Please return every line of text in the records below without any changes, and leave the pictures out.
(GIVEN INFORMATION Opens)
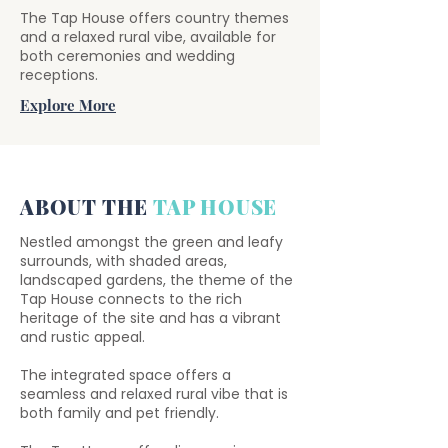
The Tap House offers country themes
and a relaxed rural vibe, available for
both ceremonies and wedding
receptions.
Explore More
ABOUT THE
TAP HOUSE
Nestled amongst the green and leafy
surrounds, with shaded areas,
landscaped gardens, the theme of the
Tap House connects to the rich
heritage of the site and has a vibrant
and rustic appeal.
The integrated space offers a
seamless and relaxed rural vibe that is
both family and pet friendly.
(GIVEN INFORMATION Closes)
• [TASK ANSWER]
The Tap House offers country themes
and a relaxed rural vibe, available for
both ceremonies and wedding
receptions.
Explore More
ABOUT THE
TAP HOUSE
Nestled amongst the green and leafy
surrounds, with shaded areas,
landscaped gardens, the theme of the
Tap House connects to the rich
heritage of the site and has a vibrant
and rustic appeal.
The integrated space offers a
seamless and relaxed rural vibe that is
both family and pet friendly.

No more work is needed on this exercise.